ドビュッシー自身の演奏も聴ける、良いとこどりの凝縮版!

 2018年、フランスの作曲家、クロード・ドビュッシー(1862~1918)が没後100年を迎えた。すでにワーナー・クラシックスからは、CD33枚からなる世界初のドビュッシー作品全集のボックスセットが発売され、クラシック・ファンの間で大きな話題を呼んでいるが、ここでご紹介するCD3枚組は、さらに幅広い層にドビュッシーの魅力をアピールするために、そのエッセンスを凝縮したものである。ジャケット・デザインも、ドビュッシーの肖像と月と海をあしらった親しみやすいイラストとなっている。このイラストは彼の代表作《月の光》を想起させるが、実はもっと深い意味を含んでいるようにも思える。海に浮かぶ月は、ドビュッシーと同時代の画家たちが好んで取り上げた題材で、例えばパリで活躍したアレクサンダー・ハリソンが1892~3年に描いた《海景》は、夕闇の微妙な色彩といい、穏やかに波が打ち寄せる海辺の佇まいといい、ドビュッシーの音楽との親近性が感じられる。

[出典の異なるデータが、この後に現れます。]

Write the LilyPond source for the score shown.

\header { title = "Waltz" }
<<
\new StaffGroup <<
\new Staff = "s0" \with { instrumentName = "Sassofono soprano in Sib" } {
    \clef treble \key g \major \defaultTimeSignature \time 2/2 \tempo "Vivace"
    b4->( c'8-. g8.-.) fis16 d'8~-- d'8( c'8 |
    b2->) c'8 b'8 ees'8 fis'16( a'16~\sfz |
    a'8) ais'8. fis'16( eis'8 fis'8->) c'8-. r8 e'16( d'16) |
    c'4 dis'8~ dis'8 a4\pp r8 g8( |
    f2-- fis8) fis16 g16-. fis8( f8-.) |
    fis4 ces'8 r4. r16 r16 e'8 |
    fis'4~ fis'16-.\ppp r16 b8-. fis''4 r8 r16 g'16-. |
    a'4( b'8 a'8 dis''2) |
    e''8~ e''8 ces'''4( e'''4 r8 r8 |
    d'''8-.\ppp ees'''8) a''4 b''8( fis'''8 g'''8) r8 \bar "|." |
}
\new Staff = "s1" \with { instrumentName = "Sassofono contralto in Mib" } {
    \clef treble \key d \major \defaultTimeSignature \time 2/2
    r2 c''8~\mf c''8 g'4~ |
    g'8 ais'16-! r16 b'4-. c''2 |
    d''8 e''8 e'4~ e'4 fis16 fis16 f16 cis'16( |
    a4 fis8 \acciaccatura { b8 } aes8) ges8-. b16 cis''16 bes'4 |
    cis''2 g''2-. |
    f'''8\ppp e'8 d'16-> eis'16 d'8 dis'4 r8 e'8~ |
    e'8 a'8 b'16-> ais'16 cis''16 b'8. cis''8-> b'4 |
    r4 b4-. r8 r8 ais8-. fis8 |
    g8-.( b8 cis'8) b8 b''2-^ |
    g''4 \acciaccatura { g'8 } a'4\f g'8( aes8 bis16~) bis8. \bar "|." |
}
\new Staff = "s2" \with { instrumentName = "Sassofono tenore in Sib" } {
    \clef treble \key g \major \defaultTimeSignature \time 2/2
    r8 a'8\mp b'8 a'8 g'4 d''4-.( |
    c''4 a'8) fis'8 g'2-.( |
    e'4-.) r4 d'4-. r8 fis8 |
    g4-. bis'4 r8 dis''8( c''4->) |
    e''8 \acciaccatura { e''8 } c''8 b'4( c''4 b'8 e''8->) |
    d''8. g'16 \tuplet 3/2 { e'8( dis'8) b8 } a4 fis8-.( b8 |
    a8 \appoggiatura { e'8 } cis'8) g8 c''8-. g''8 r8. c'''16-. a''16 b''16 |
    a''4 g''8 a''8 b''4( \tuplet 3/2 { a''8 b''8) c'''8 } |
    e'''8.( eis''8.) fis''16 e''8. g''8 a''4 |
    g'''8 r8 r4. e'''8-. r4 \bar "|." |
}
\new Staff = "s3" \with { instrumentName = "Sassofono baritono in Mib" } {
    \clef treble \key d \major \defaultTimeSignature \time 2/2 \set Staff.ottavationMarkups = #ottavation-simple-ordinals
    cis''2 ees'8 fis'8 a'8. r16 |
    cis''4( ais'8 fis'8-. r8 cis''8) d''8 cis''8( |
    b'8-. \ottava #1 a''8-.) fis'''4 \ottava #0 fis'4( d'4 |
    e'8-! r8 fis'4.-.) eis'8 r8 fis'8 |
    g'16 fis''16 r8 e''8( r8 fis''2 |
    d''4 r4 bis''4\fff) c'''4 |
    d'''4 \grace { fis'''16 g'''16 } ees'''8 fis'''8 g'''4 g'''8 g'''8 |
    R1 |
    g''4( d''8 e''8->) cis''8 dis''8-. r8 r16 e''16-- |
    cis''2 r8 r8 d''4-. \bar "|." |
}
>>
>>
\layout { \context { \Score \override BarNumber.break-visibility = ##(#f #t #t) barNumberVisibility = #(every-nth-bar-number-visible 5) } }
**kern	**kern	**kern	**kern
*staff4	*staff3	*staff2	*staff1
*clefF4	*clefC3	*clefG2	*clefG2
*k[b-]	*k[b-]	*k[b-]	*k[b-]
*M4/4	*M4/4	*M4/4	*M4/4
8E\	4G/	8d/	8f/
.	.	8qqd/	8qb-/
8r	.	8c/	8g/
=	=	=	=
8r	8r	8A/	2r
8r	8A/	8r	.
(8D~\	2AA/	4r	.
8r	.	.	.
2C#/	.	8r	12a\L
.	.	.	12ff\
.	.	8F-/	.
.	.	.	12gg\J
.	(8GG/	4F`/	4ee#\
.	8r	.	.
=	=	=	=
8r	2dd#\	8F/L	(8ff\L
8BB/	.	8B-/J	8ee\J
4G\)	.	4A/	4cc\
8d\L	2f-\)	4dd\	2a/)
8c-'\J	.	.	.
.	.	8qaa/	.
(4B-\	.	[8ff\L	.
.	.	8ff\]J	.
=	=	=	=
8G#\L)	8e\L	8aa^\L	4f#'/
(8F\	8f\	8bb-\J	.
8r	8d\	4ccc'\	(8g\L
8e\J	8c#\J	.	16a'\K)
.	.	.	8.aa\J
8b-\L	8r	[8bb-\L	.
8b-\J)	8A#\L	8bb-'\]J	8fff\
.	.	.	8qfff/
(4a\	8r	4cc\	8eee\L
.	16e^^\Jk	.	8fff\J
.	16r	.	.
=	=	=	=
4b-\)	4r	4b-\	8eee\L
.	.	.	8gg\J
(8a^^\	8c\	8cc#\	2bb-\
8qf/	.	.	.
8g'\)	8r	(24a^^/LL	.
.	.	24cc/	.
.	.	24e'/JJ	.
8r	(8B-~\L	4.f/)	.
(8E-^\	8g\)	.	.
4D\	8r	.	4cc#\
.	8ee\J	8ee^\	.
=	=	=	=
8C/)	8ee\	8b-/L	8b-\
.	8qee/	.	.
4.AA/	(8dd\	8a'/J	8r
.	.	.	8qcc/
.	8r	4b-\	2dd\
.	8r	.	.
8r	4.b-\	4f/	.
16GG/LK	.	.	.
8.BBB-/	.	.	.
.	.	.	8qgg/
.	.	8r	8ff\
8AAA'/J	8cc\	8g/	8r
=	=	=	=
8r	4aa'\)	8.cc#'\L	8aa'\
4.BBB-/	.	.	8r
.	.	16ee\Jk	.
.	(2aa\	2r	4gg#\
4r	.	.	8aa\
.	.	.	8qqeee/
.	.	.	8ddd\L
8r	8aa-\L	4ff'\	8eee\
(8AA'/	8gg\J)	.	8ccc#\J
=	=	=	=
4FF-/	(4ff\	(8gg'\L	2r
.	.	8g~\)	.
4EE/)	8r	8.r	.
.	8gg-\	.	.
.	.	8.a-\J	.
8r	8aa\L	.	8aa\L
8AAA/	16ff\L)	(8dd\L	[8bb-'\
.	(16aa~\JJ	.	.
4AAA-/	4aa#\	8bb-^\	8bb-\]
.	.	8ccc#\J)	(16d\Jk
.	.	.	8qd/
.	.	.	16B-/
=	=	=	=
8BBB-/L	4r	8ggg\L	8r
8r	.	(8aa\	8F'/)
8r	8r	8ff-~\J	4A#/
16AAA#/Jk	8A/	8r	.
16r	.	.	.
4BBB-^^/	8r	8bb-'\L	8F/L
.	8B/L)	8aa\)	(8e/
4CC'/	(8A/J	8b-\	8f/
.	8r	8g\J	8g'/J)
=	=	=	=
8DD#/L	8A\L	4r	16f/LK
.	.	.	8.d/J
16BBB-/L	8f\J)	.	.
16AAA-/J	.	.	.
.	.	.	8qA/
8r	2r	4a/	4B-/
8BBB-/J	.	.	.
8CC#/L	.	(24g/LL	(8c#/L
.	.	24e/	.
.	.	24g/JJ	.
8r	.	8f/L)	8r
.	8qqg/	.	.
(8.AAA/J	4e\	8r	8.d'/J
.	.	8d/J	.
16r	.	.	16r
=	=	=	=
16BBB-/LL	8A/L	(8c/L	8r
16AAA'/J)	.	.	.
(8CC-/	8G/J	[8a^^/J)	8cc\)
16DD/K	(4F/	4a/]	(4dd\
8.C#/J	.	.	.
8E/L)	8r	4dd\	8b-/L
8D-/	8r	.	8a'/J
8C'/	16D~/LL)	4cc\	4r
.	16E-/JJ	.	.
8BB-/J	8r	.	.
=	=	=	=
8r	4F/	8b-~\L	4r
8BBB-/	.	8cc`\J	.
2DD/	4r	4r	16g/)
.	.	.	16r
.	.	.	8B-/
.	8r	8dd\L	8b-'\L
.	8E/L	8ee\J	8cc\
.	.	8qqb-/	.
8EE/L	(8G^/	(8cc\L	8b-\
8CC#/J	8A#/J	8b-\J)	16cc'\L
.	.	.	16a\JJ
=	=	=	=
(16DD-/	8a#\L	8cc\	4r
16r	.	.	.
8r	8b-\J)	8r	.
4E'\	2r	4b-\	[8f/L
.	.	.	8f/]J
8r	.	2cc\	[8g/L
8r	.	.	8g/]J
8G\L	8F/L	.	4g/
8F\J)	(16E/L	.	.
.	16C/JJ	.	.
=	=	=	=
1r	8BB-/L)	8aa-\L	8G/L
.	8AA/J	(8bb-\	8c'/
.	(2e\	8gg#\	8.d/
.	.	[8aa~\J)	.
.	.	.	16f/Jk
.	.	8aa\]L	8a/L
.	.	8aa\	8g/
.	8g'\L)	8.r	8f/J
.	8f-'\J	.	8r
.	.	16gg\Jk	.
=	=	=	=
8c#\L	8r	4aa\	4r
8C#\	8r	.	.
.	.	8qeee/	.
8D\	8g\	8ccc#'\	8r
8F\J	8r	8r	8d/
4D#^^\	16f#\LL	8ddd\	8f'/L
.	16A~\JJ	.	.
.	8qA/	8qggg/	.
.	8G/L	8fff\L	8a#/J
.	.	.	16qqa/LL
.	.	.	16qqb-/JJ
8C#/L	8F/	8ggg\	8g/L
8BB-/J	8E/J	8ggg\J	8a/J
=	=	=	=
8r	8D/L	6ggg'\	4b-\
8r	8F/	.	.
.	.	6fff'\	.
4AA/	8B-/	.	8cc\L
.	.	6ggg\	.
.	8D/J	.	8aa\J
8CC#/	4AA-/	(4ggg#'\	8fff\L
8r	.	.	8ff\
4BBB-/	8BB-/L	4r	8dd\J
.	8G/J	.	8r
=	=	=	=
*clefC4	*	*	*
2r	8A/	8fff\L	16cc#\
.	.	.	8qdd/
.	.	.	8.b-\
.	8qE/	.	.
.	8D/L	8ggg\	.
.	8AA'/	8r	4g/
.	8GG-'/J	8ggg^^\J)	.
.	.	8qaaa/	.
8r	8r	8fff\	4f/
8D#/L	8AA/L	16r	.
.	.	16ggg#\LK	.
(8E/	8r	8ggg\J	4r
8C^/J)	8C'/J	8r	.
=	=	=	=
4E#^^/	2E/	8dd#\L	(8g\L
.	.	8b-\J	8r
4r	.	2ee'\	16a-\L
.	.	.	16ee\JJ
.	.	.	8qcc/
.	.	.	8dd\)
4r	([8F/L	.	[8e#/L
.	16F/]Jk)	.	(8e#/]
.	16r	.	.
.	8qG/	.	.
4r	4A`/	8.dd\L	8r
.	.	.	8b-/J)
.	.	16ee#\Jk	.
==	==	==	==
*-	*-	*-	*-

VARIOUS ARTISTS [ドビュッシー没後100年]印象派~ドビュッシーの世界 WARNER MUSIC JAPAN/ワーナー(2018)

 収録曲はドビュッシーの名作群から良い所採りがされており、最も長いトラックでも10分35秒、殆どの曲は3~4分に収まり、しかもフェイドイン、アウトが一切ないのが良い。ピアノ曲では 《月の光》《アラベスク》《喜びの島》などの名作を、ウーセ、ベロフ、フランソワなど歴代の名手たちに割り振っていて、次々に個性的な演奏を披露してゆくのが何とも楽しい。CD1のラストで、ドビュッシー自身が当時の自動ピアノのために収録した演奏が聴けるのも貴重だ。CD2の室内楽では現代のエベーヌ弦楽四重奏団やフルートのパユがセンス抜群の演奏を披露。歌曲《艶なる宴》での名ソプラノ、デセイの絶唱も胸を打つ。CD3はオーケストラ曲集でマルティノン指揮の《牧神の午後への前奏曲》、パイヤール指揮の《小組曲》など最高の名演で味わえる。ボーナス・トラックでドビュッシーが編曲したサティの《ジムノペディ》第1番が、我らが佐渡裕の指揮で入っているのも嬉しい。